**Task requirements**
Scan the material for the string "must" and copy out every line in which it occurs.

**Material to process**
-- -- --
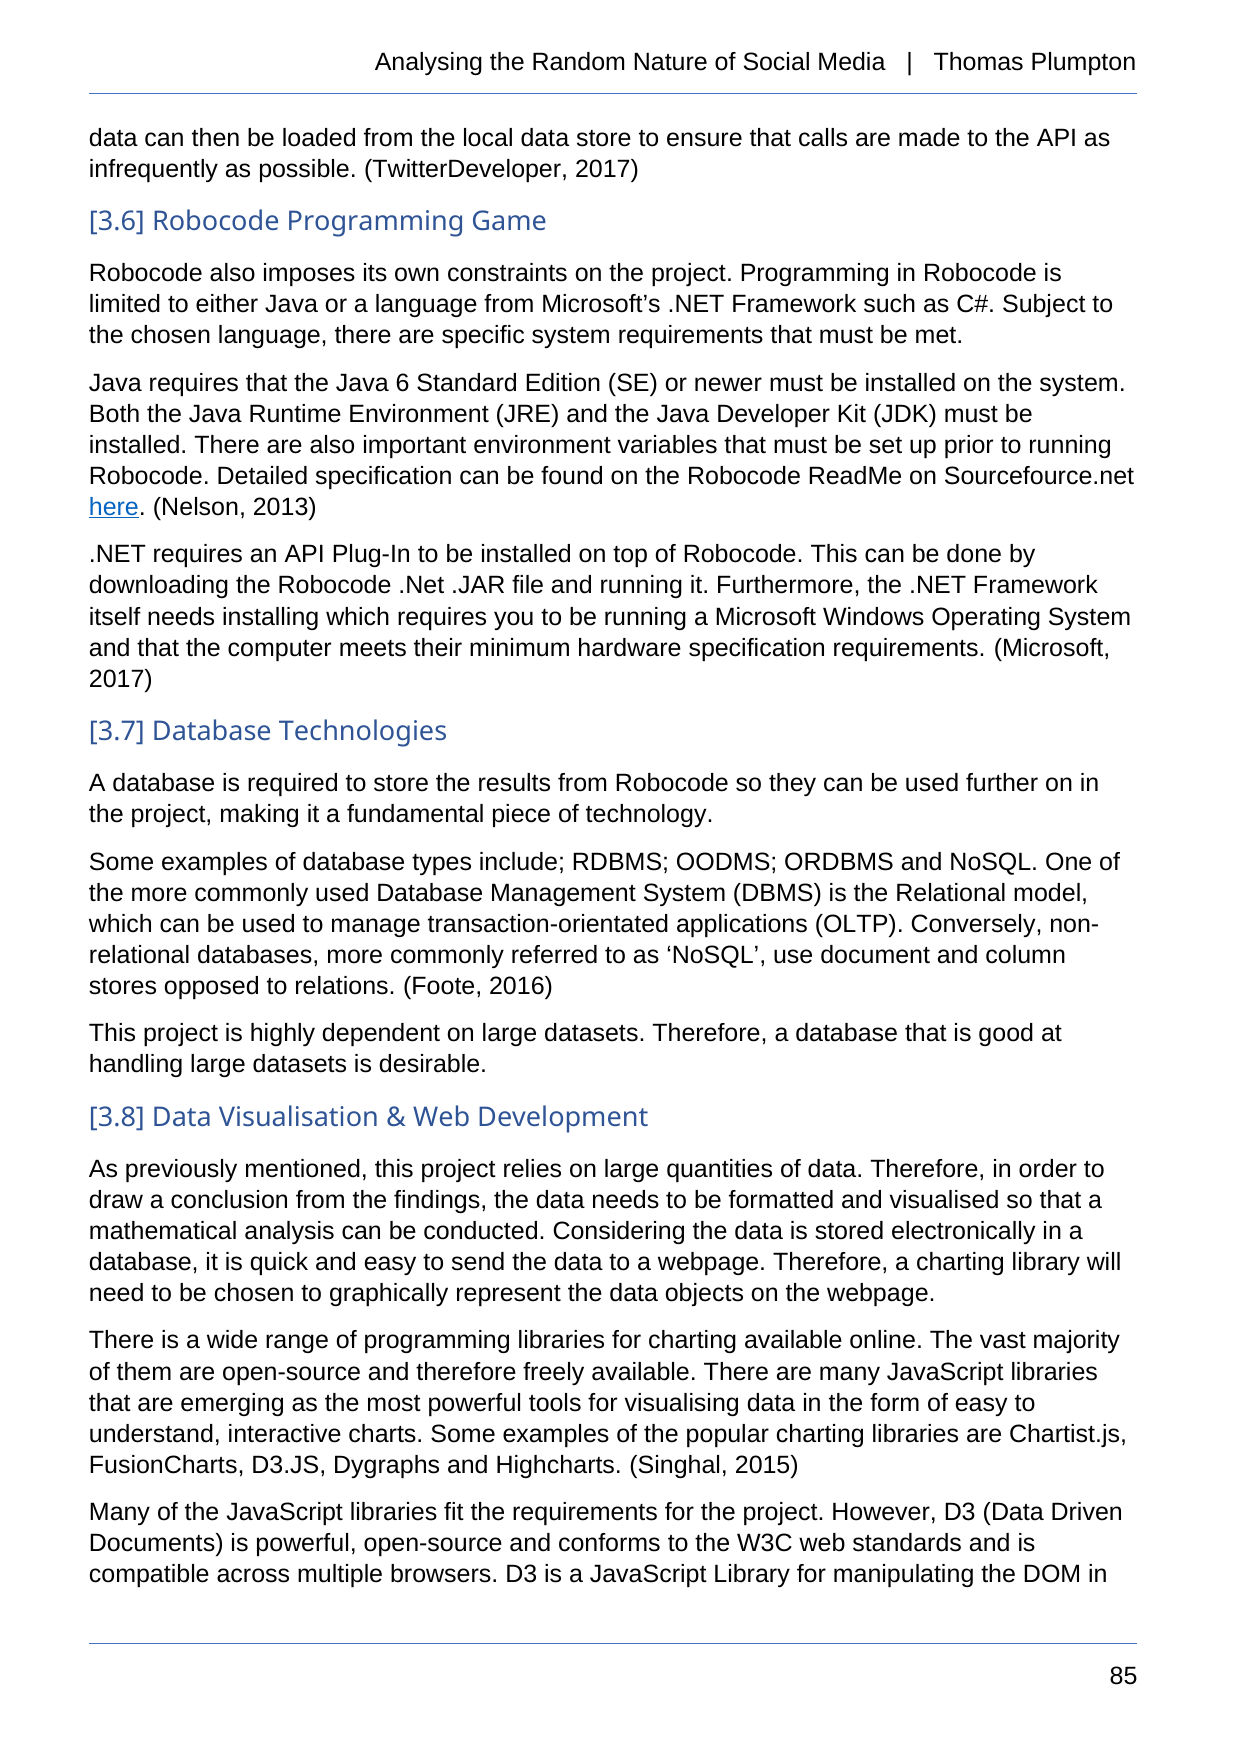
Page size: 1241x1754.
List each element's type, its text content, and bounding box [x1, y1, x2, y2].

text This project is highly dependent on large datasets. Therefore, a database that is good at handling large datasets is desirable. [89, 1018, 1137, 1078]
text There is a wide range of programming libraries for charting available online. The vast majority of them are open-source and therefore freely available. There are many JavaScript libraries that are emerging as the most powerful tools for visualising data in the form of easy to understand, interactive charts. Some examples of the popular charting libraries are Chartist.js, FusionCharts, D3.JS, Dygraphs and Highcharts. [89, 1325, 1137, 1478]
text A database is required to store the results from Robocode so they can be used further on in the project, making it a fundamental piece of technology. [89, 768, 1137, 827]
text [89, 1497, 1137, 1588]
text Java requires that the Java 6 Standard Edition (SE) or newer must be installed on the system. Both the Java Runtime Environment (JRE) and the Java Developer Kit (JDK) must be installed. There are also important environment variables that must be set up prior to running Robocode. Detailed specification can be found on the Robocode ReadMe on Sourcefource.net here. [89, 367, 1137, 520]
text .NET requires an API Plug-In to be installed on top of Robocode. This can be done by downloading the Robocode .Net .JAR file and running it. Furthermore, the .NET Framework itself needs installing which requires you to be running a Microsoft Windows Operating System and that the computer meets their minimum hardware specification requirements. [89, 539, 1137, 692]
text As previously mentioned, this project relies on large quantities of data. Therefore, in order to draw a conclusion from the findings, the data needs to be formatted and visualised so that a mathematical analysis can be conducted. Considering the data is stored electronically in a database, it is quick and easy to send the data to a webpage. Therefore, a charting library will need to be chosen to graphically represent the data objects on the webpage. [89, 1153, 1137, 1306]
text [3.8] Data Visualisation & Web Development [89, 1097, 1137, 1134]
text Robocode also imposes its own constraints on the project. Programming in Robocode is limited to either Java or a language from Microsoft’s .NET Framework such as C#. Subject to the chosen language, there are specific system requirements that must be met. [89, 258, 1137, 348]
text [3.7] Database Technologies [89, 711, 1137, 748]
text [89, 122, 1137, 182]
text Some examples of database types include; RDBMS; OODMS; ORDBMS and NoSQL. One of the more commonly used Database Management System (DBMS) is the Relational model, which can be used to manage transaction-orientated applications (OLTP). Conversely, non-relational databases, more commonly referred to as ‘NoSQL’, use document and column stores opposed to relations. [89, 846, 1137, 999]
text [3.6] Robocode Programming Game [89, 201, 1137, 238]
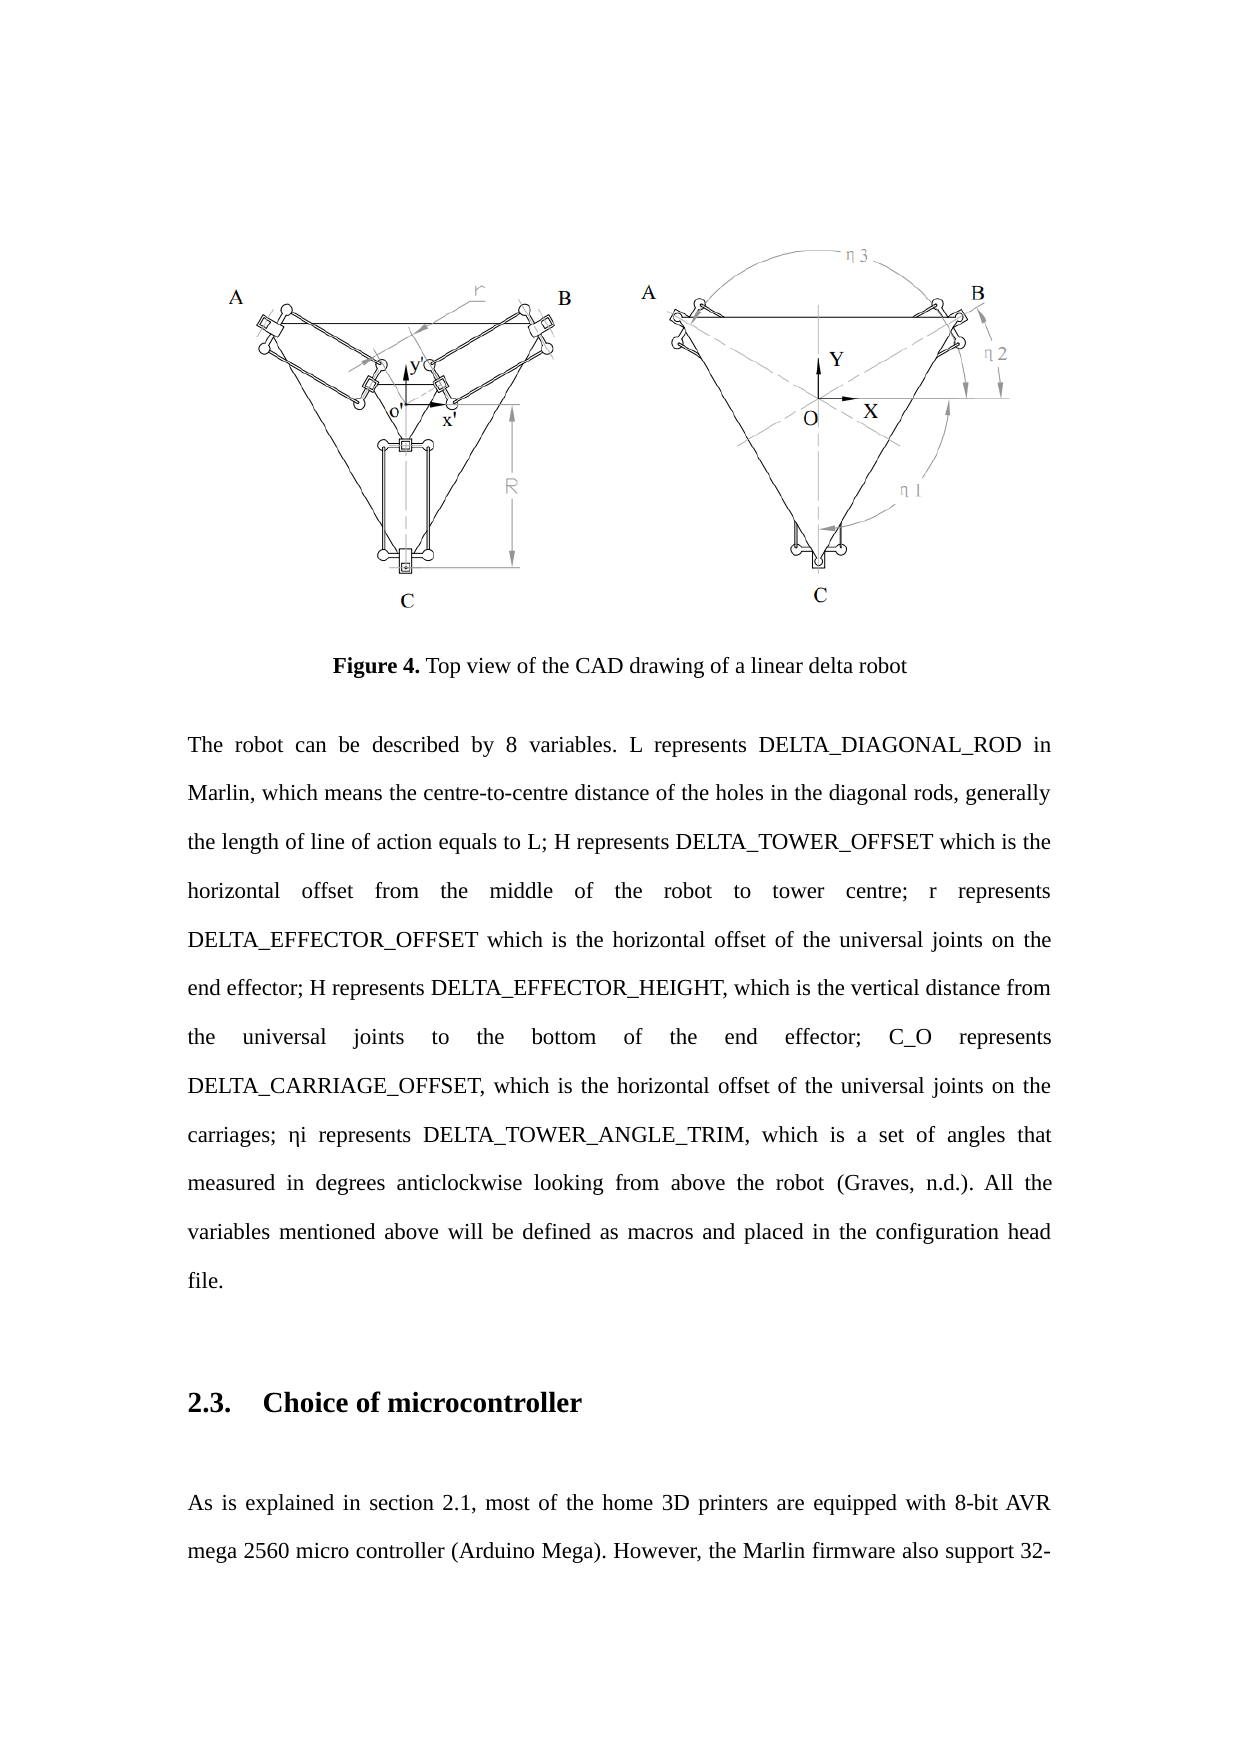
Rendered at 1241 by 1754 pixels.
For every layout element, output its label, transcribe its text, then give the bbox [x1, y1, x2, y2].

picture [206, 227, 1034, 620]
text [187, 1486, 1053, 1567]
subtitle Choice of microcontroller [187, 1369, 1053, 1434]
text Figure 4. Top view of the CAD drawing of a linear delta robot [187, 649, 1053, 682]
text The robot can be described by 8 variables. L represents DELTA_DIAGONAL_ROD in Marlin, which means the centre-to-centre distance of the holes in the diagonal rods, generally the length of line of action equals to L; H represents DELTA_TOWER_OFFSET which is the horizontal offset from the middle of the robot to tower centre; r represents DELTA_EFFECTOR_OFFSET which is the horizontal offset of the universal joints on the end effector; H represents DELTA_EFFECTOR_HEIGHT, which is the vertical distance from the universal joints to the bottom of the end effector; C_O represents DELTA_CARRIAGE_OFFSET, which is the horizontal offset of the universal joints on the carriages; ηi represents DELTA_TOWER_ANGLE_TRIM, which is a set of angles that measured in degrees anticlockwise looking from above the robot . All the variables mentioned above will be defined as macros and placed in the configuration head file. [187, 728, 1053, 1296]
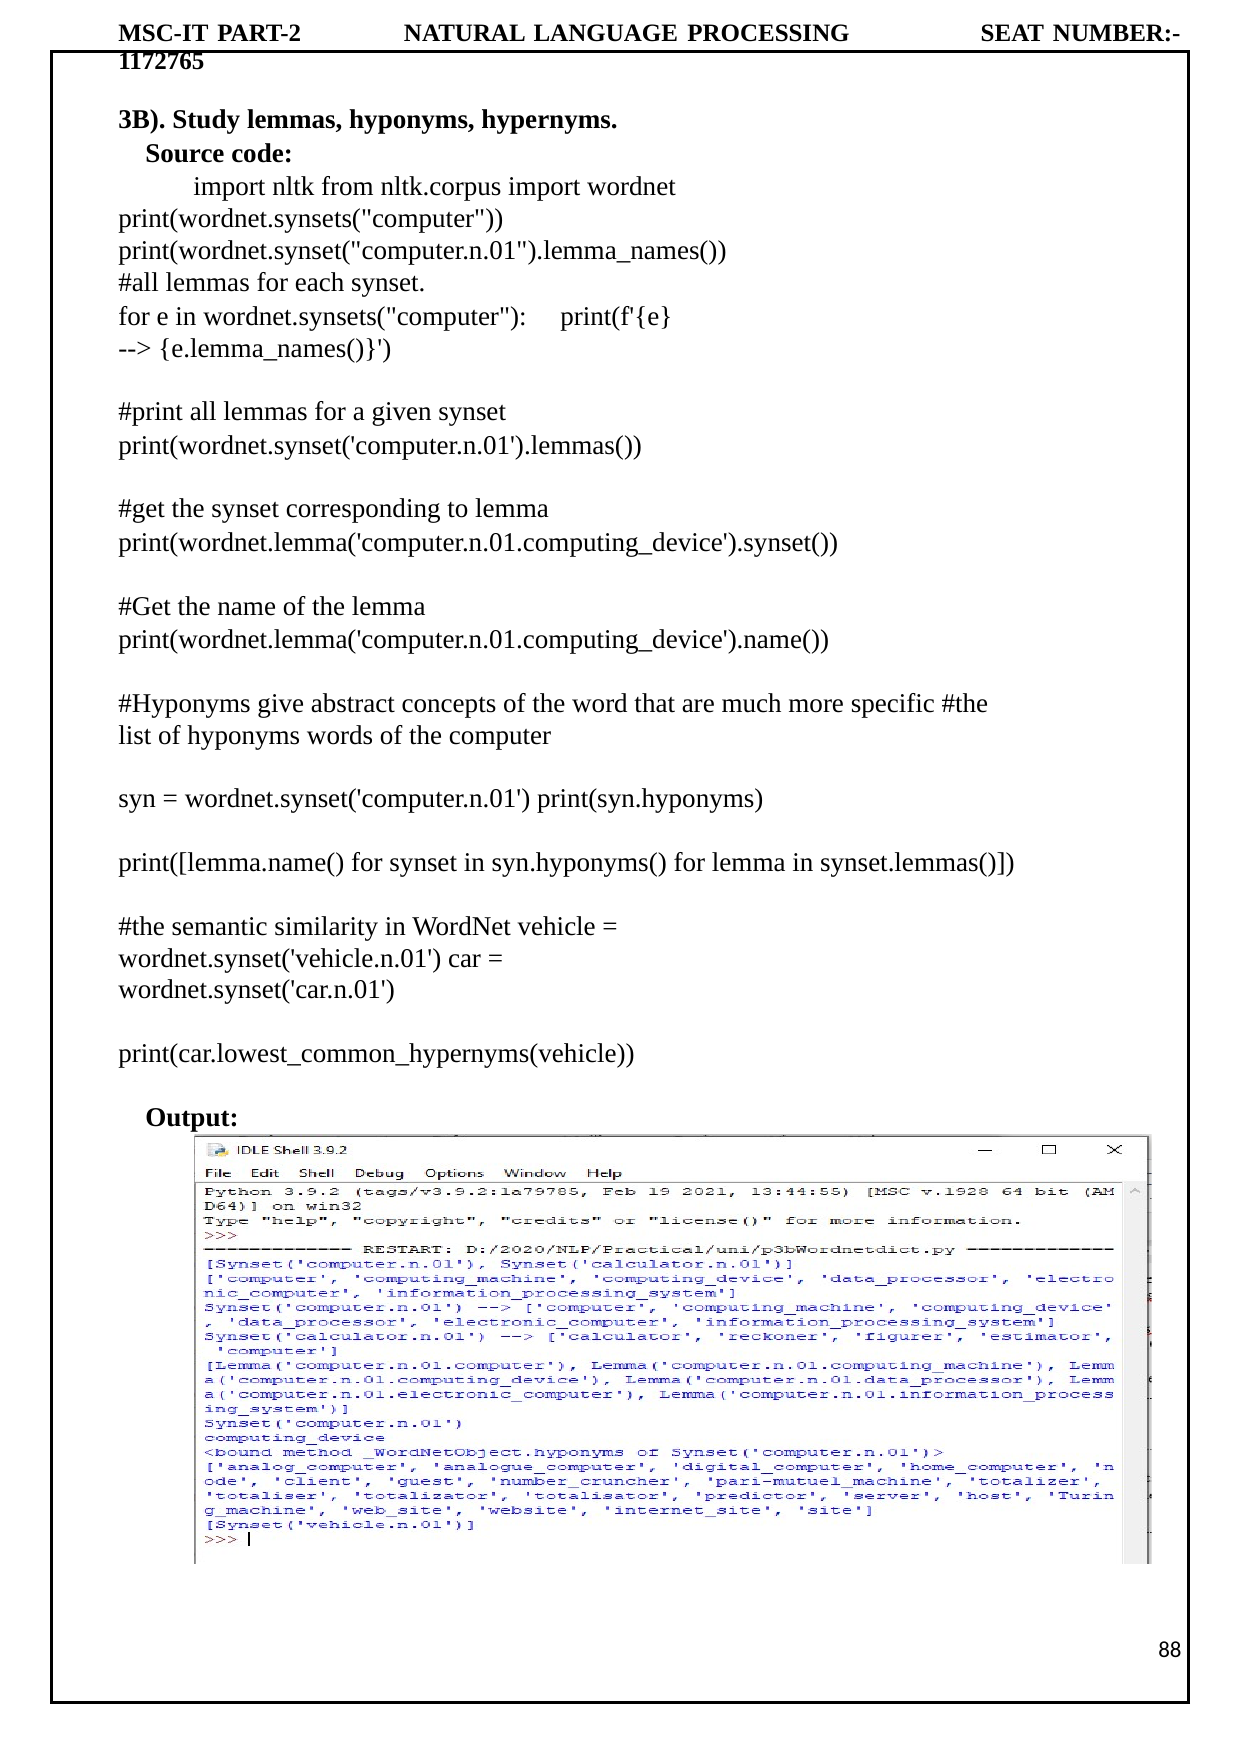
-- -- --
**Result of this exercise**
text Java requires that the Java 6 Standard Edition (SE) or newer must be installed on the system. Both the Java Runtime Environment (JRE) and the Java Developer Kit (JDK) must be installed. There are also important environment variables that must be set up prior to running Robocode. Detailed specification can be found on the Robocode ReadMe on Sourcefource.net here. [89, 367, 1137, 520]
text Robocode also imposes its own constraints on the project. Programming in Robocode is limited to either Java or a language from Microsoft’s .NET Framework such as C#. Subject to the chosen language, there are specific system requirements that must be met. [89, 258, 1137, 348]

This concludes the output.